* PARTS OF THE EXERCISE:
1. Reproduce word for word the part of the passage on synthetic life forms starting with "I am rejecting the more" and going on through "result in conflict.".
2. In the passage on synthetic life forms, whose example shows that the first two attributes Javik gives are not limited to synthetic life forms?

* SOURCE EXTRACT:
____

I am rejecting the more intuitive "life form based on carbon chemistry" because throughout the ME trilogy, we have shown that different "biochemistries" (used loosely for the internal processes of a life form) do not inevitably result in conflict.
Since the Catalyst is not stupid, that can only mean that the conflict between organics and synthetics it asserts as unavoidable is based on a different distinction.
A "built" organism. Technically, a synthetic life form is a life form whose physically distinct parts are created in a process separate from the formation of the whole, and then assembled according to a schematic that fully describes the complete form. To qualify as a life form in the traditional sense the schematic and process of creating the parts of the life form must be integrated into the life form itself, but this is often waived in SFal realizations.
I am rejecting the defining attributes of a synthetic life form as given by Javik in ME3. He defines the unique perspective of synthetics as "knowing the purpose they were created for", "knowing their creators and knowing they are flawed", and "being immortal, seeing organic life as fleeting and inconsequential. The example of Miranda Lawson shows that the first two attributes are not limited to synthetic life forms. Furthermore, it is not impossible for organic life to attain limited physical immortality, i.e. a state of being where they do not die of natural causes.
Thus, the dividing line between organics and synthetics must be based on a different distinction.

____

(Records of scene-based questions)
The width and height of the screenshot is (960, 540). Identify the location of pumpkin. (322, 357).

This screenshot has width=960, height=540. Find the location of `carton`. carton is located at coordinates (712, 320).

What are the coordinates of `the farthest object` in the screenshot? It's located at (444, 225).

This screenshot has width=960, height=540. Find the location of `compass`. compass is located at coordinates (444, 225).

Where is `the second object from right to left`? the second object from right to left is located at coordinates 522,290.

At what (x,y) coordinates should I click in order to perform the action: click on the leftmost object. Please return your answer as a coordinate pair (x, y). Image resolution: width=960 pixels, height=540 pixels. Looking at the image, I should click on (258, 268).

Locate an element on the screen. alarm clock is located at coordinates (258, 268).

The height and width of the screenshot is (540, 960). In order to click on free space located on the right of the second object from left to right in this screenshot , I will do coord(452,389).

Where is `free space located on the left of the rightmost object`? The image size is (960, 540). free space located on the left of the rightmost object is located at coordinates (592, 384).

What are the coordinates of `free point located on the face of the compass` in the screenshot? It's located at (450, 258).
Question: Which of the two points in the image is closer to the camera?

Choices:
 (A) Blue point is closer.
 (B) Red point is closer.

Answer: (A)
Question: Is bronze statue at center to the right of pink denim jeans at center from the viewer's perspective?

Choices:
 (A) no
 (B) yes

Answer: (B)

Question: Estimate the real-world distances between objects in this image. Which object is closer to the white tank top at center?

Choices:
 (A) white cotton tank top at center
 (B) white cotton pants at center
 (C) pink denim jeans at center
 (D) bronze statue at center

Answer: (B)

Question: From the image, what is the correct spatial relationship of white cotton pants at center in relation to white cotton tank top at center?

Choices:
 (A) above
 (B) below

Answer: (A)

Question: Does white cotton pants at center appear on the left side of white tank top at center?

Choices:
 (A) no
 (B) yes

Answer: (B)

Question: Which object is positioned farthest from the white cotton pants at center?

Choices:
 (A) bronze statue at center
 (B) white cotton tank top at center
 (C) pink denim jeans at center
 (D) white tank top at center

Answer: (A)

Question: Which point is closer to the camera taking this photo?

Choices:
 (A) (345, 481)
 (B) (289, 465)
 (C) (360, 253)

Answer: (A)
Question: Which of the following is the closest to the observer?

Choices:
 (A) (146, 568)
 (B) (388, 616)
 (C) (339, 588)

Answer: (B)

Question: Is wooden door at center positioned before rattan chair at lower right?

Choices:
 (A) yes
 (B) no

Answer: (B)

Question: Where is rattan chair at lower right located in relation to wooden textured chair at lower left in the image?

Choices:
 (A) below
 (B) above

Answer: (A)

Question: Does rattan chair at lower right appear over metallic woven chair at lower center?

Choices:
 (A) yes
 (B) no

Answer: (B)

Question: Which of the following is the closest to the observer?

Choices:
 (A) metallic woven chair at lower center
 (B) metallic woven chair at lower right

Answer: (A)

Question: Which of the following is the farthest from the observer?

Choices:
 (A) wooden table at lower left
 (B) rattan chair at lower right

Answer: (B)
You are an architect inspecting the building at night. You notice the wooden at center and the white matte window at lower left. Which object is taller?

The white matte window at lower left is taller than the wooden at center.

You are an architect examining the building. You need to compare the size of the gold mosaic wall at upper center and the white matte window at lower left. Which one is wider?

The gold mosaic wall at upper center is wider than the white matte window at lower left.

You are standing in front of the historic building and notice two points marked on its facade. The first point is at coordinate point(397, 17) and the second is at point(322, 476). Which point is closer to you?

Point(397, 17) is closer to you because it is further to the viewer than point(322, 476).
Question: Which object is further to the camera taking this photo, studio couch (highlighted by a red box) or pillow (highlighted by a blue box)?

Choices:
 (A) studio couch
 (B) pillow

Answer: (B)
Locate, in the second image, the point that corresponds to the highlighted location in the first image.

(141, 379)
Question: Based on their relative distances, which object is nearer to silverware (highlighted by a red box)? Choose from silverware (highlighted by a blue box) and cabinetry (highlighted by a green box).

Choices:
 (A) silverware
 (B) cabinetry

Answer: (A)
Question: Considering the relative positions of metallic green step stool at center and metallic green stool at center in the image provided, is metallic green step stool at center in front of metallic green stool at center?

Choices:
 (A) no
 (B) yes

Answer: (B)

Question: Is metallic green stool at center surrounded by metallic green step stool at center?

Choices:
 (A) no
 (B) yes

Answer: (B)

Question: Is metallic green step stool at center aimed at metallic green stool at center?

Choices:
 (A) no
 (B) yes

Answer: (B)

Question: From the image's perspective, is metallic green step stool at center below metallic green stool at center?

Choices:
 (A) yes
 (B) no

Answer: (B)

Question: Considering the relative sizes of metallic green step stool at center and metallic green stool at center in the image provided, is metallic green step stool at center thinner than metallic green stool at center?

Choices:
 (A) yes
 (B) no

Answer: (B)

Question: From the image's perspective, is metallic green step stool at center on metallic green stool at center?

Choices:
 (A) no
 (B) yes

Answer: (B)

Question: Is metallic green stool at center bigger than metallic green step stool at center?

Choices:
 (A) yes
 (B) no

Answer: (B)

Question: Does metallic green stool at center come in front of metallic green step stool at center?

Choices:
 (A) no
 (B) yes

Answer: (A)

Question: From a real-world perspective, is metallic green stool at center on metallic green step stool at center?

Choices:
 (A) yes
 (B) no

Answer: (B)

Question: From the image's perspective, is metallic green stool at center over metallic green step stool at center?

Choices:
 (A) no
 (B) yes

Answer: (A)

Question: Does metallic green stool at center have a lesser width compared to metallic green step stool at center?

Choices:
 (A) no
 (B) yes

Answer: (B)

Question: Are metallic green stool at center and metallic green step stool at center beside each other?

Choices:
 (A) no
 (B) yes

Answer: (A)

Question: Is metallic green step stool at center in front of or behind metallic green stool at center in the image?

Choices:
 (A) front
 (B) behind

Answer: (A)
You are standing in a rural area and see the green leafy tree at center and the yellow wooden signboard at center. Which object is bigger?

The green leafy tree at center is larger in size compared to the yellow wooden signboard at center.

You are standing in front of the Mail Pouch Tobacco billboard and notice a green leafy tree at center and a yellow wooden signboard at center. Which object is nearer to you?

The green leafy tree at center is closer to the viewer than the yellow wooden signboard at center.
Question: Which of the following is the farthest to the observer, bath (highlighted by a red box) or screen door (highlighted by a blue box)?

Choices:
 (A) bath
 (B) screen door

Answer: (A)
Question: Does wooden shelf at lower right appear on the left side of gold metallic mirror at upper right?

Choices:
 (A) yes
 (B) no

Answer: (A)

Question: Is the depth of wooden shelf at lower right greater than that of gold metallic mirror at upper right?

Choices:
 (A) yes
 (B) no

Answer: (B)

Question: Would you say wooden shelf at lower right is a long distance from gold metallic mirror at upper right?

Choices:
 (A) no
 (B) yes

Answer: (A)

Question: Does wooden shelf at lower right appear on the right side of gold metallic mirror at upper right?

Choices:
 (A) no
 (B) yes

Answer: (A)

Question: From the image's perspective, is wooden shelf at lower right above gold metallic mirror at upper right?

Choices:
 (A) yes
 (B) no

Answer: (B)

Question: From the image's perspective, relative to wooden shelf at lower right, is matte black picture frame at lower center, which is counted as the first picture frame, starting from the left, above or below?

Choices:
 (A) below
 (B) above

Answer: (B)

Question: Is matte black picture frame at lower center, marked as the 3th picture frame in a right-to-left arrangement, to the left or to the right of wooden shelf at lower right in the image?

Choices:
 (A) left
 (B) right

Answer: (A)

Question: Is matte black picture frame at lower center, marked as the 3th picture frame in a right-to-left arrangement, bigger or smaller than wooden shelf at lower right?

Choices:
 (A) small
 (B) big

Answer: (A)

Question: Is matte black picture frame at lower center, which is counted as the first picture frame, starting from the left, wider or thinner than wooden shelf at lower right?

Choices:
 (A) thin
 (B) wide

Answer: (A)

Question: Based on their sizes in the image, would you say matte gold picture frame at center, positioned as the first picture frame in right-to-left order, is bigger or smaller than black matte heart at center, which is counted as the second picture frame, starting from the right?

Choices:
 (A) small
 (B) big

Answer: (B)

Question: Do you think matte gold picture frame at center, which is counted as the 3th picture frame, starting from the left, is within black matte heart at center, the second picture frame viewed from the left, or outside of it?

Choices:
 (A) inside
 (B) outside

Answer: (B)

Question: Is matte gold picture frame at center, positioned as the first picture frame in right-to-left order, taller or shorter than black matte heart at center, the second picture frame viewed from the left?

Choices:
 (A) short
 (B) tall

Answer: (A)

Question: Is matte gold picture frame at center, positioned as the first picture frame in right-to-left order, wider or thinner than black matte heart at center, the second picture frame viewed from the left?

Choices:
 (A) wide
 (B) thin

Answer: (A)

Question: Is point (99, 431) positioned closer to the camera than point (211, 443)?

____

* PER-TASK ANSWERS:
1.
I am rejecting the more intuitive "life form based on carbon chemistry" because throughout the ME trilogy, we have shown that different "biochemistries" (used loosely for the internal processes of a life form) do not inevitably result in conflict.

2. Miranda Lawson